I am encountered difficulty to justify the hardness OOS at the compression stage for all the three PV batches. All three batches are higher than the specification. The hardness is increased to achieve desired thickness. I am justifying that although hardness is OOS, the dissolution and other test profile are still within specification.
but, what make this more complicated is the subsequent routine batches (further monitoring) are found quite consistent within the hardness specification, but somehow there are few batches are slightly higher a bit than the specification. Thus, seem like the hardness is not consistent. Operator keep changing the hardness so that can get the thickness.
Under this condition, I am very hard to recommend a “new specification” for the hardness, because the range of hardness run before and current batches, are very big difference between batches.
I don’t knw what are the possible root cause, where the particular three PV batches have a very high OOS (compared to other batches). Is it possible due to the machine setting? I have no evidence on this…
1 - It sounds like your company is repeatedly getting OOS’s for harness.
2 - It sounds like the operators are changing the hardness to achieve another characteristic (thickness).
3 - It sounds like there are big differences in hardness between batches.
4 - It sounds like during PV hardness was very high compared to other batches.
I think you are correct. You cannot change the specification to match your product. I also think you are correct, there is another factor(s) which affects your process, which is right now uncontrolled.
Regarding root cause of the hardness changes, you might start here.
I think this is probably a much larger problem than you will be able to sort out without providing addition information.
I could easily see this investigation taking days/weeks, and a lot of resources.
Hi Jared, thanks alot for your feedback. I set few root cause including particle size distribution, machine, thickness range specification. I would think it might due to machine, since other product (same size, same diameter, same hardness spec) compressed in another machine, but the reading is consistent.
If let’s say, we dont want to trial run in other machine, what else we can do ?
The only thing I can recommend at this point is to gather the data you have already, and organize it and run statistical analysis on it. If you don’t have a statistician in house, you might want to see about paying someone as a consultant to go through your data.
But you’ll absolutely have to give your statistician a list of potential critical parameters. These are called CPPs (critical process parameters in QbD talk). You will also have to give your statistician a list of critical quality attributes (CQAs).
Then the statistician will sift through the parameters to determine what affects your attributes. Basically it is figuring out what inputs affect your outputs. This might seem like a step backward, but it actually also helps ensure product quality, and it has the added benefit of potentially optimizing the process (so that it is faster, with less waste, and appropriate levels of control).
I think here, it would be nice to avoid redo-ing some studies, and hopefully you wont have to create more data.
Would it be possible to collect data during current manufacturing and then sorting it and sifting it statistically? That way you can continue with what you are doing, while performing ongoing “optimization studies”. The various agencies I’ve worked with (in audits) have been pleased when a company collects extra data to do further optimization, they call this process analytic or PAT, and continual improvement.
BUT, AND THIS IS CRITICAL… You cannot optimize a current process process using ongoing data analytics, if you process currently poses any kind of patient risk.
If your product is currently in control, but you’d like to improve it, work with a statistician, propose inputs/CPPs you would like to monitor, and outputs/CQAs which you would like to monitor. The statisticial will help you determine the relation between inputs and outputs.
This is way over my head, as am not qualified to speak as a statistician. But overall it basically involves “multivariate analysis”. Which calculates if an input/variable affects an outcome, how much the effect is, if there is curvature in the response, or if the response is linear. It can also help optimize the process so that it meets quality standards, but also goes faster or is more efficient.
The FDA 2011 guidance “strongly recommends” the consultation of a trained statistician. Below is a link to the guidance. I would do a search for the word “statistic” when you open the document.
If the link doesn’t work google “FDA Validation Guidance 2011”
I apologize if you are not in the US, and the FDA guideline is not perfectly applicable. The World Health Organization and the EU (and PIC/S) are in alignment with the principles, but I’ve not included the links here.

..............................

= GOAL OF THE EXERCISE =
Write out everything from "I don’t knw" down to "OOS’s for harness." in the tablet hardness discussion, renaming "machine setting" as "tooling setup". The listing that comes next has no connection to the tablet hardness discussion.

..............................

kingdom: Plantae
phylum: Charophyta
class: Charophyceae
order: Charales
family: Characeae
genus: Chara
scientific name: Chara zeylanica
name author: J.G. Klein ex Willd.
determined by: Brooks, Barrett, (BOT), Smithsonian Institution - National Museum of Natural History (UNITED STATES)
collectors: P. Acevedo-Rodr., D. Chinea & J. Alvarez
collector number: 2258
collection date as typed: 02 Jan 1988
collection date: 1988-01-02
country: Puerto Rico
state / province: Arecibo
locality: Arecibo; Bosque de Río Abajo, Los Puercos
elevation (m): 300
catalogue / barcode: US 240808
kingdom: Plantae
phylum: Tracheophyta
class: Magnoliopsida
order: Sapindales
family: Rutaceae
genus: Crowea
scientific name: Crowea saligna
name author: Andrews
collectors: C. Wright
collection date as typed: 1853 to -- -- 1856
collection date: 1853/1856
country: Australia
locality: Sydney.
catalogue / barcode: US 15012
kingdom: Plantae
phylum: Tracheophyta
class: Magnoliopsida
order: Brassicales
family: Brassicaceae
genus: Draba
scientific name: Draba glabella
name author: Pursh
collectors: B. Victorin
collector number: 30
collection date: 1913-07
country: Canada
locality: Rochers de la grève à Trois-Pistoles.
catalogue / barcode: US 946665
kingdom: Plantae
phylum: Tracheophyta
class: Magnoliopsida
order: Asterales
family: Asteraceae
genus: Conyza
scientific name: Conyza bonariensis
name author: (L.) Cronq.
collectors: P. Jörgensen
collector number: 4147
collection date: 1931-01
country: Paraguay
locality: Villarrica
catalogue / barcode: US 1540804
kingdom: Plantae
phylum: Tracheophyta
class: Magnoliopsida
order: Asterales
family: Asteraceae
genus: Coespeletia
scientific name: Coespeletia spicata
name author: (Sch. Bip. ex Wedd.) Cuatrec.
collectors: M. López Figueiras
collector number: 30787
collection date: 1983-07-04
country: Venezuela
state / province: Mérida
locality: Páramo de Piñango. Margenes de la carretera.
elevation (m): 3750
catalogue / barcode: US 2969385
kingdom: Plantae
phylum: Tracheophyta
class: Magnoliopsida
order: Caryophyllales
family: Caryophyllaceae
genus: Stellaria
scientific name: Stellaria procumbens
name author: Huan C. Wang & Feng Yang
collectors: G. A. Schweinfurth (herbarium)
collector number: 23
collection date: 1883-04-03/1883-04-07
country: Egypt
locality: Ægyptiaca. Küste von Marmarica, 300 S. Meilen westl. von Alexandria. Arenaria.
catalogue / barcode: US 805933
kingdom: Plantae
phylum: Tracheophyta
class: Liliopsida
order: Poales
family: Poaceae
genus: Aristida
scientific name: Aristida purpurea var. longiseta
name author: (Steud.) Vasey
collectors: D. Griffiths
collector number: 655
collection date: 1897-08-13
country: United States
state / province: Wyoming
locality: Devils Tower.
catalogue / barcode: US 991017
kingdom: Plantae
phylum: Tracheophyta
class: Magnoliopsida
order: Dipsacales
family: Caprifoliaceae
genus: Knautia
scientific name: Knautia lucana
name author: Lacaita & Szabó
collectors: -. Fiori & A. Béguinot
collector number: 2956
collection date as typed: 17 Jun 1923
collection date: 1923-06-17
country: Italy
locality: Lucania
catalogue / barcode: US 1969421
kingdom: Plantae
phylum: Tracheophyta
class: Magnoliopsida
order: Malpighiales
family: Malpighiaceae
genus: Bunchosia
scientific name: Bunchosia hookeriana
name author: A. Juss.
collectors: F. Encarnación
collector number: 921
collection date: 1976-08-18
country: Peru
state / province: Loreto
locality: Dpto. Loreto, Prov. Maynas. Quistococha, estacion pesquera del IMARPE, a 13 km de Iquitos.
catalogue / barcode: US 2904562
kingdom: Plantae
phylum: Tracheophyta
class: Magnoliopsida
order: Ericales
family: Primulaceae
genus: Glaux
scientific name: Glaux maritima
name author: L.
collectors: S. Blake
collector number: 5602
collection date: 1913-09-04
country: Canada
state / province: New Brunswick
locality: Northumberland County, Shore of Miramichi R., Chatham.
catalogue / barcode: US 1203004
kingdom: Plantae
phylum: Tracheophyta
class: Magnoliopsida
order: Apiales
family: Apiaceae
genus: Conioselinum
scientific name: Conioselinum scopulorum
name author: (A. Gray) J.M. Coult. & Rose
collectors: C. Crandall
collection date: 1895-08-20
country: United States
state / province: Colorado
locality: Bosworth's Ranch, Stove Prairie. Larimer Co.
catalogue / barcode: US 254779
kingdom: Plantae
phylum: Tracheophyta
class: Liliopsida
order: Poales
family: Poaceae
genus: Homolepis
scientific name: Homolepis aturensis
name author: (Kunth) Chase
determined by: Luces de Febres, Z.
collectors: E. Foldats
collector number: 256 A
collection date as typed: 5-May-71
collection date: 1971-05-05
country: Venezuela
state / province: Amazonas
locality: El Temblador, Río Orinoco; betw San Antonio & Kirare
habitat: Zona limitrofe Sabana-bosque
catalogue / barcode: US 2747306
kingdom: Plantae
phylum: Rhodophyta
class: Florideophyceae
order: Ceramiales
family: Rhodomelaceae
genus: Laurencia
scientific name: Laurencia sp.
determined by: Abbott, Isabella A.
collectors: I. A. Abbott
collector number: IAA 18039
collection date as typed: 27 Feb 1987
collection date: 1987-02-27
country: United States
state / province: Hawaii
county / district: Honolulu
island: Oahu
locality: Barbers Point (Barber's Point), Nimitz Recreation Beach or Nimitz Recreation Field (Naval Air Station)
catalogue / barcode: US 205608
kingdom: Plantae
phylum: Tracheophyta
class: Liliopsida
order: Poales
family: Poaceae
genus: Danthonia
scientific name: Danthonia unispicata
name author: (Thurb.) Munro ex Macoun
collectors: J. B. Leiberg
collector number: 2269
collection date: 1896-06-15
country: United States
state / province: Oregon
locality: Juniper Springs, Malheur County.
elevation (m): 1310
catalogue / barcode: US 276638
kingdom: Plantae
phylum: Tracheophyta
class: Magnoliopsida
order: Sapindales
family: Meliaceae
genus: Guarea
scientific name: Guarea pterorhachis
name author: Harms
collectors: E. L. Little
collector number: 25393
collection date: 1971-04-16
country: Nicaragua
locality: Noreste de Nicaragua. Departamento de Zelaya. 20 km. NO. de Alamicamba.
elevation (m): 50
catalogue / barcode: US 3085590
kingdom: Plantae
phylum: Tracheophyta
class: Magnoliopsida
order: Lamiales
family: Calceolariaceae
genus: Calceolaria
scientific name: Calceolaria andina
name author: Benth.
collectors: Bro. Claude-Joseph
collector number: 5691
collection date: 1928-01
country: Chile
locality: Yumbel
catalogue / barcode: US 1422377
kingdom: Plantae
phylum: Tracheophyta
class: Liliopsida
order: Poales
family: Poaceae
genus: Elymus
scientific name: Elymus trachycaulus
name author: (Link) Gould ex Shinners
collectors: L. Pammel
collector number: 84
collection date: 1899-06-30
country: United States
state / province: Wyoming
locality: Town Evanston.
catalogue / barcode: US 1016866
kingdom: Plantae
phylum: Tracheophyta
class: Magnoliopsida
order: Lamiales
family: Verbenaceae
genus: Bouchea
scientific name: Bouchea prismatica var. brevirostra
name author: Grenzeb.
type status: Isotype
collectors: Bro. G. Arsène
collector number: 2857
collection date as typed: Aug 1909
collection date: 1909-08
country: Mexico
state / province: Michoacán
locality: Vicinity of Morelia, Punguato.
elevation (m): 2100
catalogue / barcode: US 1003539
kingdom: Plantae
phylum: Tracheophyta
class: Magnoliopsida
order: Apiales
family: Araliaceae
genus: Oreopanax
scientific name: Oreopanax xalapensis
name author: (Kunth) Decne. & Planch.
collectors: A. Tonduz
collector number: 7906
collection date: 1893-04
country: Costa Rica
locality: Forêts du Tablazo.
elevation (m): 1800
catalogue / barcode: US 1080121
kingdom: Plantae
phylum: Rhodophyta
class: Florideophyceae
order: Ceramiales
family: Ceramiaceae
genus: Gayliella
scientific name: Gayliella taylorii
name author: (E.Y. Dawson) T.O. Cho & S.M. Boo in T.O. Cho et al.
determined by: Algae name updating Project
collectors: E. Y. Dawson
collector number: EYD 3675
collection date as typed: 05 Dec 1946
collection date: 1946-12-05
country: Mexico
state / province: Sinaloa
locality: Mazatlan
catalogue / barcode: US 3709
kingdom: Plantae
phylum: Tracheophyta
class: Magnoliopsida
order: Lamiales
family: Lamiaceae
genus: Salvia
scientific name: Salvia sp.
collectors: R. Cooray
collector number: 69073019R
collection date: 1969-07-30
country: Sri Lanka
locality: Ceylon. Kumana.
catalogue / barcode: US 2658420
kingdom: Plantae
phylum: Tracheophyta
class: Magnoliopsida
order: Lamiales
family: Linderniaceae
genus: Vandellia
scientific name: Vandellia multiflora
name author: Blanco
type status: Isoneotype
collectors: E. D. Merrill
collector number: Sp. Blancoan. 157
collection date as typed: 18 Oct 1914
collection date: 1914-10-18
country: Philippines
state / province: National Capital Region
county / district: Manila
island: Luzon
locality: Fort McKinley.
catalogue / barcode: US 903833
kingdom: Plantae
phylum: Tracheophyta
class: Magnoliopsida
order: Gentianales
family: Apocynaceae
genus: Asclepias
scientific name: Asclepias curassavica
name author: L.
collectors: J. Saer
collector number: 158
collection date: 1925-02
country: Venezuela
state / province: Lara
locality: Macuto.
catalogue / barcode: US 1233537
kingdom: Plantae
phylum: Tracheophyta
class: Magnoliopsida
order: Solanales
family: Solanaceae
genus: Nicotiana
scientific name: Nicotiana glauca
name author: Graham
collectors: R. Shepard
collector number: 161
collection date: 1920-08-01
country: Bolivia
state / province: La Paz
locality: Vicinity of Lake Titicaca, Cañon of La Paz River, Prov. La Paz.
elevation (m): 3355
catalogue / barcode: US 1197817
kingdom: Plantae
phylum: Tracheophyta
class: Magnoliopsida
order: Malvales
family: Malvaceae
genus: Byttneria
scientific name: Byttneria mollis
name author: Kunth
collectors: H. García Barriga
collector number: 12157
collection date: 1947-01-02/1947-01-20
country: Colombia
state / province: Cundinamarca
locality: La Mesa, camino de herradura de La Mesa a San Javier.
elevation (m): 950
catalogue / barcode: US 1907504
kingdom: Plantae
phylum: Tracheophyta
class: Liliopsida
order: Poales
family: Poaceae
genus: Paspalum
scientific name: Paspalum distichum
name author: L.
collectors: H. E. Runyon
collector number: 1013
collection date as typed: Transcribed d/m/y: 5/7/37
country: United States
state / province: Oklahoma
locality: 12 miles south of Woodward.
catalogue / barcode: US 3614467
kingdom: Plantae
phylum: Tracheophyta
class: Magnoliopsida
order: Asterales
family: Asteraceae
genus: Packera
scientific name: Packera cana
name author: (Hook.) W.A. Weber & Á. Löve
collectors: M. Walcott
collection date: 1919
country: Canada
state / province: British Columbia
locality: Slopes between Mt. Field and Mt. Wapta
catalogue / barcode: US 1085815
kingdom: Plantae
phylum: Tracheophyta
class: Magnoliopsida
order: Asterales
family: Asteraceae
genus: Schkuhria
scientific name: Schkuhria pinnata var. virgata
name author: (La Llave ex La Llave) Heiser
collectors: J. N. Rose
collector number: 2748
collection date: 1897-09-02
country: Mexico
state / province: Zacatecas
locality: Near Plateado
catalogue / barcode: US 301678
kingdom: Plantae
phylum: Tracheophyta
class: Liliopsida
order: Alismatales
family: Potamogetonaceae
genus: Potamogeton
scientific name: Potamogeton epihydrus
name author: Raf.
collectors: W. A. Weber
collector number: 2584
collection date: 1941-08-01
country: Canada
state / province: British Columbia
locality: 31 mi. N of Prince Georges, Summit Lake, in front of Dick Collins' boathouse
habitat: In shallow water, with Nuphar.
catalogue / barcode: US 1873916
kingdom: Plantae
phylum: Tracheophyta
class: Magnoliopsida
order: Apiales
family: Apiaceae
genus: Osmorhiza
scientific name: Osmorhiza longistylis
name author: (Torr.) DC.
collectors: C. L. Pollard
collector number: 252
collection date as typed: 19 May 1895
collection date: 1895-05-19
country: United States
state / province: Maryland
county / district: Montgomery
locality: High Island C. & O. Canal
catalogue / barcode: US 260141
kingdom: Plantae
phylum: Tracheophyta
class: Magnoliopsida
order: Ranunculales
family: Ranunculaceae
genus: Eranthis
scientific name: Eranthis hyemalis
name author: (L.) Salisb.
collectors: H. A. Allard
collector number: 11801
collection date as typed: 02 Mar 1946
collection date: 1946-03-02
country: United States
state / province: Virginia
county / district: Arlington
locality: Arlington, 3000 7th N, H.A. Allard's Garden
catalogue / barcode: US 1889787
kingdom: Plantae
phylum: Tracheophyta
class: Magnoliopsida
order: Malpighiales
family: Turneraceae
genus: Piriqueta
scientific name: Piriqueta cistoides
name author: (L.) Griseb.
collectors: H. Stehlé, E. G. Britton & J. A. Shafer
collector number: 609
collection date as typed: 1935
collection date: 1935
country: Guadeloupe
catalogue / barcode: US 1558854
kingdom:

..............................

= OUTPUT BELOW =
I don’t knw what are the possible root cause, where the particular three PV batches have a very high OOS (compared to other batches). Is it possible due to the tooling setup? I have no evidence on this…
1 - It sounds like your company is repeatedly getting OOS’s for harness.